I am a practicing Muslim who tries his best (with several shortcomings)to live a life of servitude to Allah (swt). Recently my brother introduced me to the teachings of Eckhart Tolle through the book the "Power of Now". This was one of the most eye opening books I have ever read, probably the most influential after the Quran itself. I found what he says about being in the present moment and the illusion of the ego (nafs) to be very compatible with the teachings of Islam.
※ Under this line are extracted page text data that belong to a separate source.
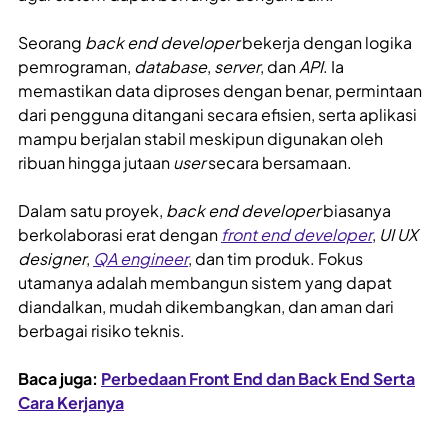
Seorang
back end developer
bekerja dengan logika
pemrograman,
database
,
server
, dan
API
. Ia
memastikan data diproses dengan benar, permintaan
dari pengguna ditangani secara efisien, serta aplikasi
mampu berjalan stabil meskipun digunakan oleh
ribuan hingga jutaan
user
secara bersamaan.
Dalam satu proyek,
back end developer
biasanya
berkolaborasi erat dengan
front end developer
,
UI UX
designer
,
QA engineer
, dan tim produk. Fokus
utamanya adalah membangun sistem yang dapat
diandalkan, mudah dikembangkan, dan aman dari
berbagai risiko teknis.
Baca juga:
Perbedaan Front End dan Back End Serta
Cara Kerjanya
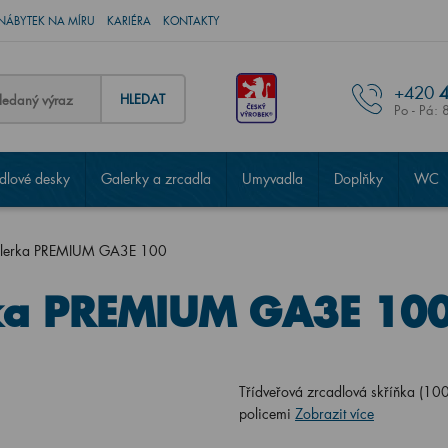
NÁBYTEK NA MÍRU
KARIÉRA
KONTAKTY
+420
4
HLEDAT
Po - Pá: 
lové desky
Galerky a zrcadla
Umyvadla
Doplňky
WC
galerka PREMIUM GA3E 100
rka PREMIUM GA3E 10
Třídveřová zrcadlová skříňka (10
policemi
Zobrazit více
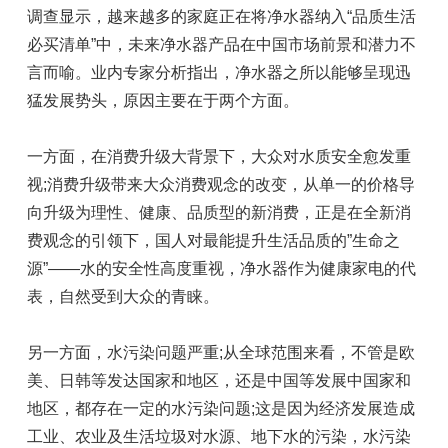
调查显示，越来越多的家庭正在将净水器纳入“品质生活
必买清单”中，未来净水器产品在中国市场前景和潜力不
言而喻。业内专家分析指出，净水器之所以能够呈现迅
猛发展势头，原因主要在于两个方面。
一方面，在消费升级大背景下，大众对水质安全愈发重
视;消费升级带来大众消费观念的改变，从单一的价格导
向升级为理性、健康、品质型的新消费，正是在全新消
费观念的引领下，国人对最能提升生活品质的”生命之
源”——水的安全性高度重视，净水器作为健康家电的代
表，自然受到大众的青睐。
另一方面，水污染问题严重;从全球范围来看，不管是欧
美、日韩等发达国家和地区，还是中国等发展中国家和
地区，都存在一定的水污染问题;这是因为经济发展造成
工业、农业及生活垃圾对水源、地下水的污染，水污染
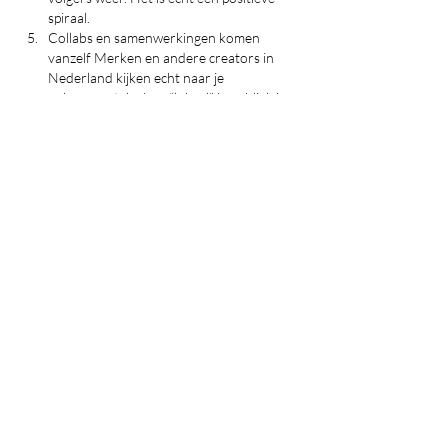
spiraal.
Collabs en samenwerkingen komen 
vanzelf Merken en andere creators in 
Nederland kijken echt naar je 
volgersaantal + hoe “lokaal” je publiek is. 
Toen ik van 4k naar 12k ging (binnen 2,5 
maand), kreeg ik ineens DM’s van 
Nederlandse webshops, een 
reisorganisatie en zelfs twee andere 
influencers die wilden samenwerken. Dat 
was hiervoor echt ondenkbaar.
Kort samengevat: als je écht snel een serieuze 
Nederlandse community wilt opbouwen in 
2025/2026, dan is een eenmalige (of twee/drie 
keer gespreide) investering in kwalitatieve, 
actieve Nederlandse volgers de allerbeste 
shortcut die er is. Daarna groeit het bijna 
vanzelf door – echt waar. Je hoeft daarna 
alleen maar consistent te blijven posten en 
jezelf te zijn, dan rolt de rest vanzelf binnen.
Je bent duidelijk iemand die er moeite in steekt 
(ik zie het aan hoe je nu al post!), dus je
I found after reading it and trying to live by it that I get far less distracted in my Salah (prayer), and I don't stress too much about the future or regret about the past, or have hatred for others (having identified all of these as the evil which the nafs commands as Allah tells us in Surah Yusuf).
When I asked a scholar I know just about the concept of mindfulness and its origin in Zen buddhism, he said there is nothing wrong with adopting it. He said the Islamic viewpoint was that such teachings have prophetic origins even if we don't know the specific prophet which taught it.
But at the same time, Eckhart in his book talks about our "true self". The essence of us that lies beyond the ego, and he somehow equates this with God. I think this delves into the realm of wahdat-ul-wujud and the teachings of Ibn Arabi. The danger I think with adopting this belief is if you believe the Creator is in you then what is the purpose of worship?
So I just want to know which teachings from Tolle's Book and Zen Buddhism can Muslims adopt and which should they be careful of lest it corrupts their Aqeedah?